Bu arada bakanların maaşları da 1 yılda 10 bin euro artırıldı. Aynı Başbakan maaşların artırılan kısmını kastederek “Siyasetçilerin maaşlarını düşüreceğiz.” dedi.
Buna karşı partiler farklı tepkiler verdi. Maaşların düşmesini isteyen partiler ile istemeyen partiler oldu.
Enerji krizini devletleri geçin, AB bile çözemedi, herkesi kendi derdiyle baş başa bıraktı.
Bunun yanı sıra, sivil toplum kuruluşlarının yanlışları devletlerin yanlışlarından geri kalmadı.
Sivil toplum kuruluşları da insanların, ay sonunu getirememe korkusu, kış aylarında doğal gazdan yoksun kalma riski, kira fiyatlarının yüzde 10 artması gerçeğiyle karşı karşıya olduğu günlerde birlik olamadı. Bunun yerine devletler gibi insanların saflığına dokunarak hedeflerine ulaşmayı tercih etti. Kimi sivil toplum kuruluşu, elit kesimlerden çember kurmaya çabalarken diğeri düzenlediği geceye astronomik fiyatlarla giriş ücretleri talep etti. Kimi sivil toplum kuruluşu da partiler gibi seçim öncesi hazırlığı çerçevesinde seçmenleri ikna etme, sponsor bulma veya güç birliği oluşturma arayışına girdi. Sivil toplum kuruluşları da böylece kendisinin başka bir dünyaya ait olduğunu, üst gelir grubuna sahip kişilere hitap ettiğini gösterdi.
2024 seçimleri öncesi hazırlıkları da son sürat başladı: Bitmeyen etkinlikler, gizli propaganda çalışmaları…
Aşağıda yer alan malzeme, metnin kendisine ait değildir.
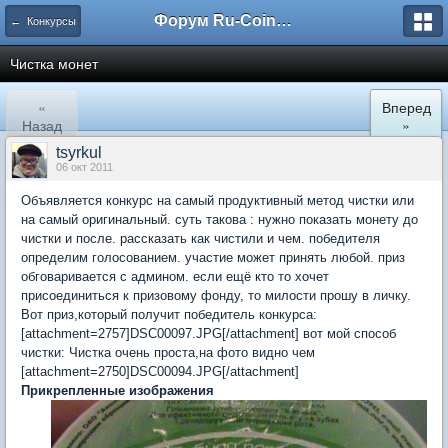
Форум Ru-Coin.ru
← Конкурсы
Чистка монет
«
Вперед
Назад
»
tsyrkul
06 окт 2011
Объявляется конкурс на самый продуктивный метод чистки или
на самый оригинальный. суть такова : нужно показать монету до
чистки и после. рассказать как чистили и чем. победителя
определим голосованием. участие может принять любой. приз
обговаривается с админом. если ещё кто то хочет
присоединиться к призовому фонду, то милости прошу в личку.
Вот приз,который получит победитель конкурса:
[attachment=2757]DSC00097.JPG[/attachment] вот мой способ
чистки: Чистка очень проста,на фото видно чем
[attachment=2750]DSC00094.JPG[/attachment]
Прикрепленные изображения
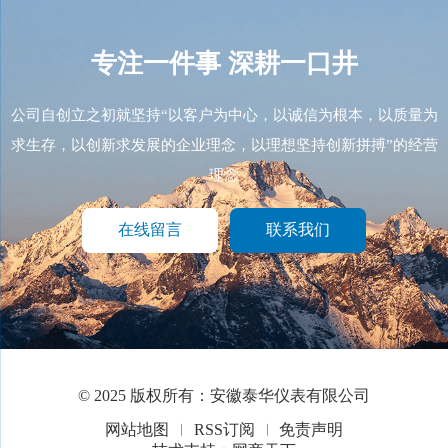
专注一件事
深耕一口井
公司自创立之初就坚持“以客户为中心，以诚信为根本，以质量为
求生存，以创新求发展的企业理念，以理想坚持创新拼搏”的经营
理念
在线留言
联系我们
© 2025 版权所有：安徽泰华仪表有限公司
网站地图
RSS订阅
免责声明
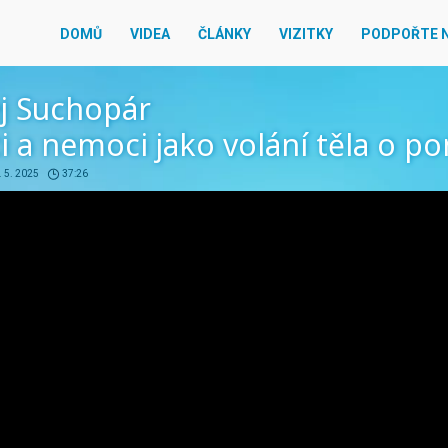
DOMŮ
VIDEA
ČLÁNKY
VIZITKY
PODPOŘTE 
j Suchopár
i a nemoci jako volání těla o p
. 5. 2025
37:26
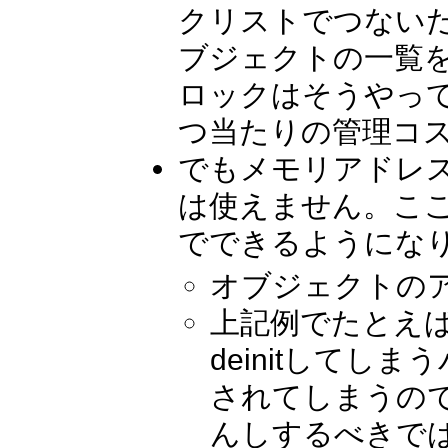
クリストでつないだ
ブジェクトの一覧を
ロックはそうやっ
つ当たりの管理コスト
でもメモリアドレ
は使えません。ここ
でできるようにな
オブジェクトの
上記例でたとえばar
deinitして
されてしまうので
んしするべきでは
Neo liberal ekonomi sistemi doğrultusunda, insanları artık konuşarak etkilemek yeterli değil. Artık mesajların insanların zihnine kazınacağı kampanyalar yapılıyor.
Bununla birlikte kimi etkinliğin ne amacı ne derinliği ne olanağı var. Bu etkinlikler, gerçekte sadece devlet kurumlarından bir bütçe alabilmek için de yapılan maskeli balolar.
Devletler içinde farklı devletler, dünya içinde farklı dünyalar var ve maalesef insanlar bir dünyayı seçme zorunda.
İsterseniz zenginleri seçin isterseniz fakirleri. İki farklı hayat tarzı, iki farklı değer sistemi, iki farklı yaşam standardından birini seçseniz de sonuçta bu sistemi belirleyenlerin çalışanı olacaksınız. Onlar sizin sayenizde olacak. Sizin sayenizde varlığını sürdürecek.
Devletler olsun dernekler olsun aynı çalgı, aynı zurna.
Demek istediğim siz, siz olun ve sorgulayın, acı da olsa aynaya bakmayı unutmayın.